The American Farm Bureau is pleading with House and Senate leaders to not let work on a proposed disaster relief bill interfere with the 2012 Farm Bill, which expires at the end of the month.
For the past several months, the farm bill has remained stalled in Congress, unable to pass both houses despite the urgings of farmers and farm advocacy organizations. While the Senate passed a draft of the farm bill in May, the House appears unlikely to agree to the Senate’s moderate spending cuts, preferring, instead, to embrace massive cuts to nutritional funding. A draft of the farm bill passed the House Agriculture Committee in July, but has been delayed by House leadership for want of votes.
The farm bill debate is occurring in the middle of one of the worst natural disasters in recent agricultural history. For the past several months, farmers across the country have been plagued by extreme drought conditions that have crippled agricultural production. Sensing the political inexpediency of doing nothing while crops across the nation wither in their fields, some Senators and Representatives have proposed a disaster relief bill to help aid struggling farmers.

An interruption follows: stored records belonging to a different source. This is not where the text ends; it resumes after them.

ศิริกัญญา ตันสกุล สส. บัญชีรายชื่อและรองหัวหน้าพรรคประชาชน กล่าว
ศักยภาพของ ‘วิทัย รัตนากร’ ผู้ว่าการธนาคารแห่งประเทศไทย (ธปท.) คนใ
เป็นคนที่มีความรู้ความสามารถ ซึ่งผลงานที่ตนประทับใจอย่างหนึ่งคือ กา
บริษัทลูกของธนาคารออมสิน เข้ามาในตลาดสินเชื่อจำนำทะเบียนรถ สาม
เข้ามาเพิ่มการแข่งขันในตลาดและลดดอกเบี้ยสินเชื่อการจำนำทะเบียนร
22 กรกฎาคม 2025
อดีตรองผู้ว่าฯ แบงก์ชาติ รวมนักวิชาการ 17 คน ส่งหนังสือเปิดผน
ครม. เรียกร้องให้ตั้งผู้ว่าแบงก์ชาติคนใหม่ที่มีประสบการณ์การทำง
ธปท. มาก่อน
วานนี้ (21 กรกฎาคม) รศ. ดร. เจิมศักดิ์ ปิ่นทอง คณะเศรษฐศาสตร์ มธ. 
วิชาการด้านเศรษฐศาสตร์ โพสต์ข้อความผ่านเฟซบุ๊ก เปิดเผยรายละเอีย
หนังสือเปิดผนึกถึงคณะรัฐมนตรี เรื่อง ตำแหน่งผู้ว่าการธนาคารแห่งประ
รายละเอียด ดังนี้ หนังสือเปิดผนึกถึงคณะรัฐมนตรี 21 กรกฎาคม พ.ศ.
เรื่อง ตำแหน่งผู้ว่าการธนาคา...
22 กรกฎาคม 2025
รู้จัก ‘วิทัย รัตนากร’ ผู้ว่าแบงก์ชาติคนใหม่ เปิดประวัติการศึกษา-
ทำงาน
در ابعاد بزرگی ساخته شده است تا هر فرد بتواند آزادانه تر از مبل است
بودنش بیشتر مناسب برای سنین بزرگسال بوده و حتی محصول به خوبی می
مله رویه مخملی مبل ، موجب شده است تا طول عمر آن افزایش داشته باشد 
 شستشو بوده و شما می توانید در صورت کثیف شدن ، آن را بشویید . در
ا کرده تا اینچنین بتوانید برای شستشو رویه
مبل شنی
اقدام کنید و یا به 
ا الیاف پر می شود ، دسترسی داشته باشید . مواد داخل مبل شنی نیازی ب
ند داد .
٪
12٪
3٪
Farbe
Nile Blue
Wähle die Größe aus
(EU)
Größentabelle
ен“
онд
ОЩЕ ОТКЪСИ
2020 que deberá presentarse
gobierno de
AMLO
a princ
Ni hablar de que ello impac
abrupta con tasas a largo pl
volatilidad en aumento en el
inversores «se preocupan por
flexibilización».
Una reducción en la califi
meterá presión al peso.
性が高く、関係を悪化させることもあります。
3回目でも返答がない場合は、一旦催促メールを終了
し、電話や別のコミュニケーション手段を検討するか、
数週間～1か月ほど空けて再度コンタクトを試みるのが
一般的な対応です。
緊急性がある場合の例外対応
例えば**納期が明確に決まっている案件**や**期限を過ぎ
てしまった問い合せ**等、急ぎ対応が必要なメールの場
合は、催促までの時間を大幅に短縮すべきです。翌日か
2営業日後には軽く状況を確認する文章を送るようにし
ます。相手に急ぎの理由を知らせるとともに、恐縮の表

While farm groups do not necessarily oppose disaster relief, many suspect that congressional efforts are little more than a smokescreen to mask their inactivity on the farm bill. In a letter to Senate leadership, the Farm Bureau wrote, “This is something our groups do not support. We strongly urge you to refrain from this as we fear that passage of [such] a bill could result in further delays in completing a full five-year farm bill.”